マリーが解雇されてしまったせいで、全く情報が入らなくなってしまった。覚悟はしてた。けど、マリーと別れるのは辛かったわ。

「なんだその顔は?」

「……国王陛下の命令に従いますわ。うちの両親も来ているのですか?」

「二度も言わせるな無能。分かってると思うが、ビオレッタはお前の子として紹介しろよ。一年も育てれば懐いているだろう。いつものように上手くやれ。今回は子煩悩な正妃様を演じろよ」

夫の言う通りビオレッタはわたくしにべったりだ。今だって、夫の事など見向きもせずわたくしに抱っこをせがむ。

もう! なんて可愛いの!

でも、ビオレッタを可愛いと思えたのはマリーのおかげなのよね。二人で交代しながらビオレッタを見ていたから、なんとか乗り切る事が出来た。これを一人でやってたら、ビオレッタを可愛いと思えなかったかも……ああでも、やっぱりビオレッタは可愛いわ!

ビオレッタの夜泣きに悩まされていても、マリーが助けてくれた。通いなのに泊まってくれた事も何度もあるわ。離乳食が始まるまではずっと泊まり込みだった。マリーが倒れないか心配で仕方なかったわ。なんで乳母が一人なのよ。王族なのよ?! 交代制で少なくとも五人は付けなさいよ! 大国だから比べちゃいけないかもしれないけど、お姉様は乳母が十人もいたのに!

授乳は変わってあげられない。疲れたマリーにお風呂も用意してあげられないなんて……。

うちの国なら、ありえない。

その時、ふと閃いた。

うちの国は、里帰り出産が当たり前。お姉様も、一年位は里帰りしていたわ。

そうよ! どうして今まで、こんな馬鹿に怯えていたの?!

国王だ、夫だと威張ってるけど、義務も果たさない夫を尊敬するなんて無いでしょ。

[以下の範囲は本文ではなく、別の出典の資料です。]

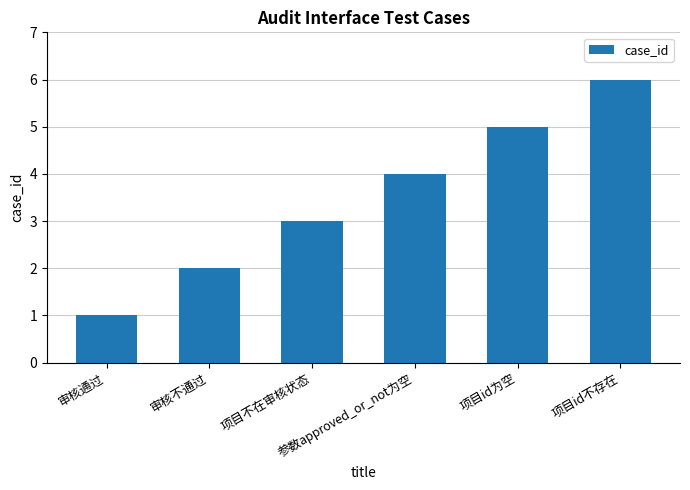

Approximately how many times larger is the value at 项目id不存在 compared to 项目id为空?

1.2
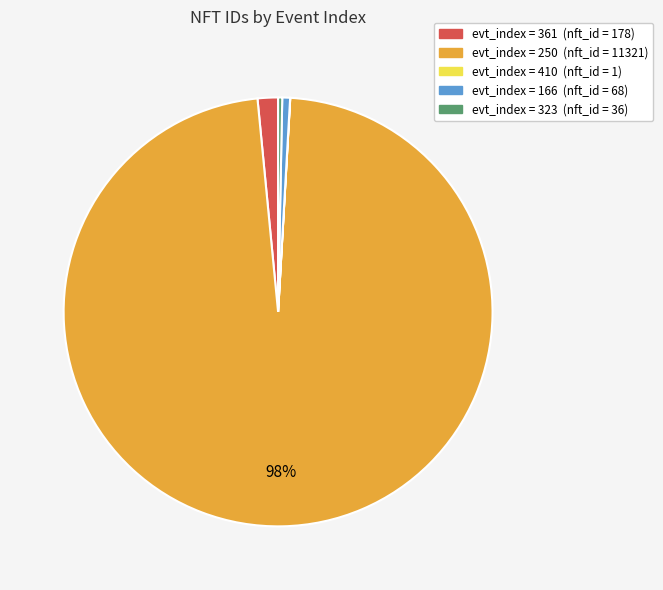

Is there a majority slice in this chart?

Yes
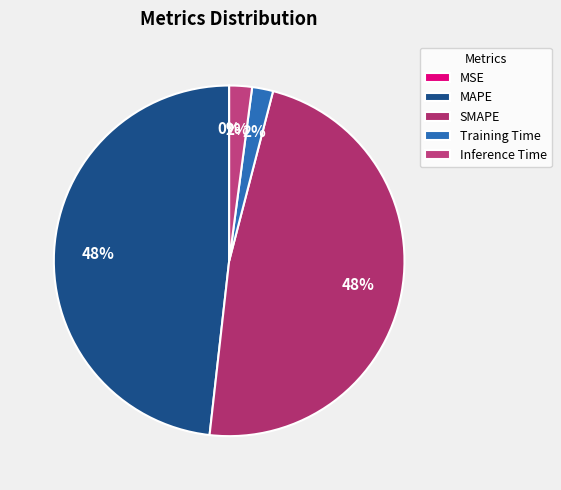

The Training Time slice represents 2% of the pie. True or false?

True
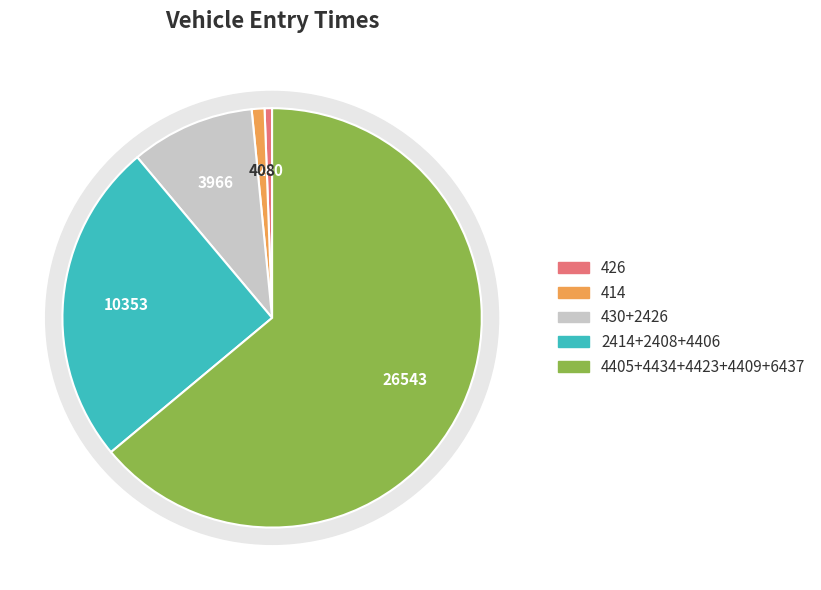

Between 414 and 4434, which is larger?

4434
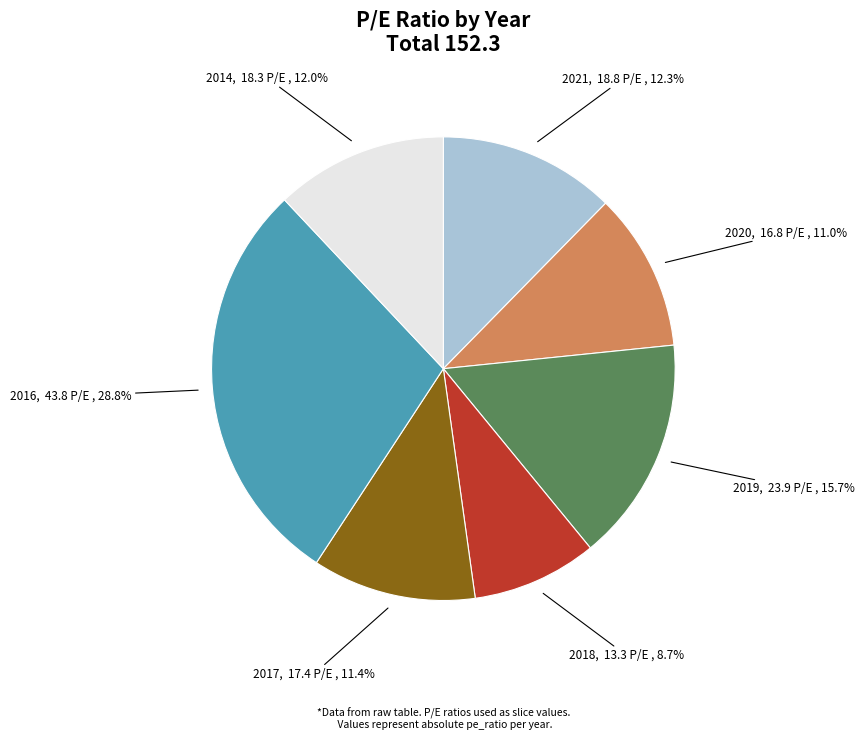

To the nearest percent, what is the difference between the largest and smallest slice percentages?

20%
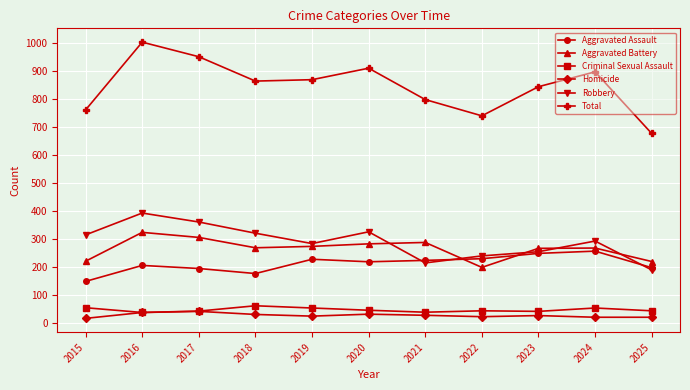

What is the greatest value displayed?

1004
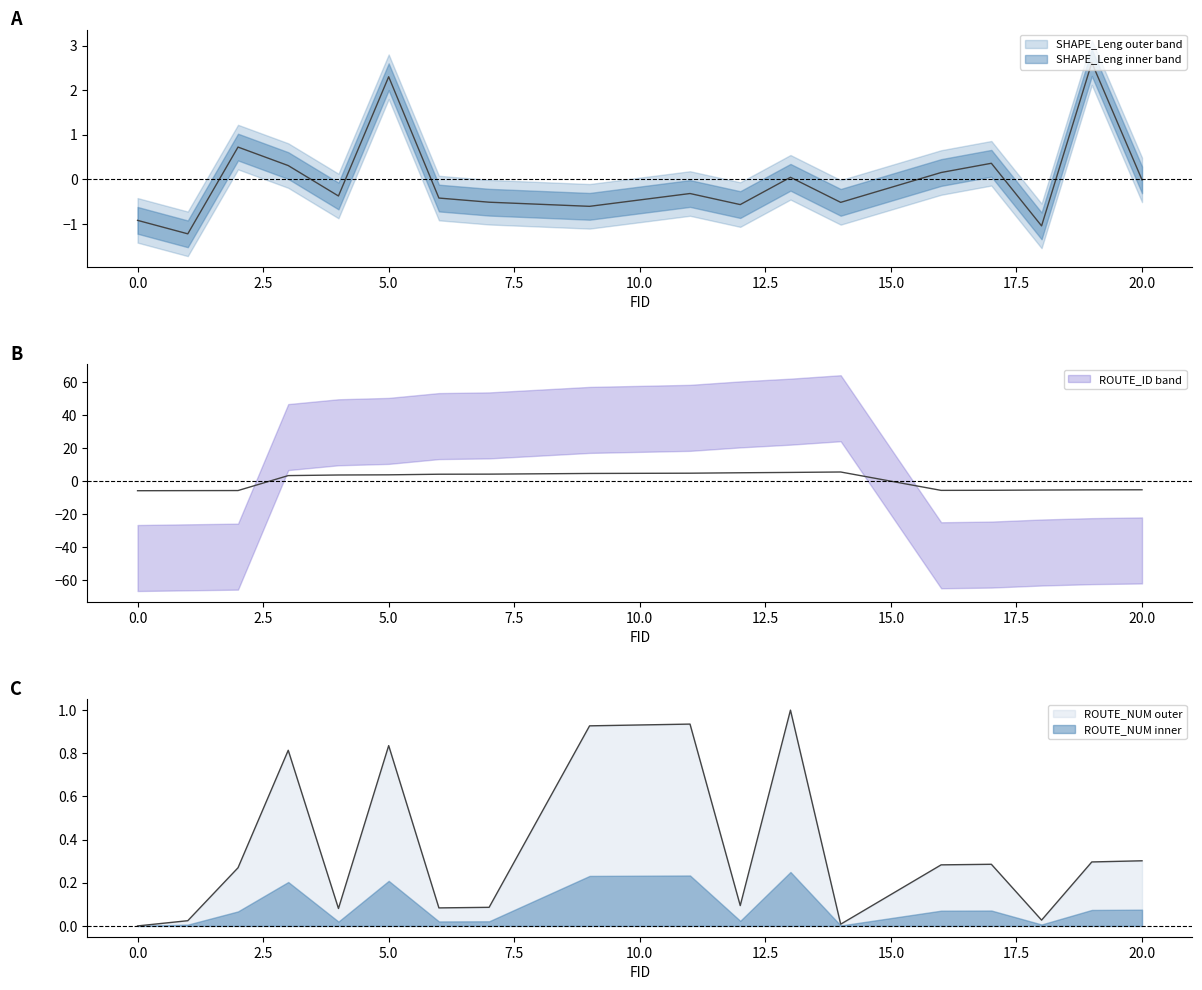

What is the value of the ROUTE_ID point at the 11th from the left?

5.1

ビオレッタの教育に悪いわ。

すっかり牙を抜かれていたけど、こんな環境……異常だわ。

「かしこまりました。父と母には、ビオレッタの可愛さを存分に伝えさせて頂きます」

「ビオレッタ様だ!」

「わたくしが仮初の母親なのでしょう? そんな他人行儀な呼び方をしていたら、父に疑われますわ。父はわたくしを大事にしておりますから、離縁して帰って来いと言い出すやもしれませぬ……ああ……もちろん国王陛下がそうお望みなら……従いますわ」

目を伏せ、ビオレッタを抱きしめる。
わたくしが産んだ子ではないけど、一度もビオレッタの顔を見に来なかった親になんて渡せないわ。

わたくしは表向きはビオレッタの母親。蔑ろにはできないわよねぇ?

夫は、面白くなさそうに部屋を出て行った。自分の立場を忘れるなと捨て台詞を残して。

そうね。自分の立場を思い出したわ。国力だって、わたくしの実家の方が上。なんでこんな男に従っていたのかしら? 目が覚めたわ。

いつものように上手くやれと命じましたわよね? ビオレッタの為に上手くやらせて頂きますわ。

さぁ、旦那様。

反撃の始まりですわ。ビオレッタに見向きもしないあなたは、父親失格。ビオレッタに少しでも声をかけていれば、迷いも生じたでしょうけど……もう迷わない。わたくしは、生まれながらの王族。甘やかされた末っ子ではあるけれど、父や母、兄や姉達の生き様をすぐ側で見て、学んで生きてきた。

……必要とあらば、冷酷な判断が下せるのよ。それが王族、だもの。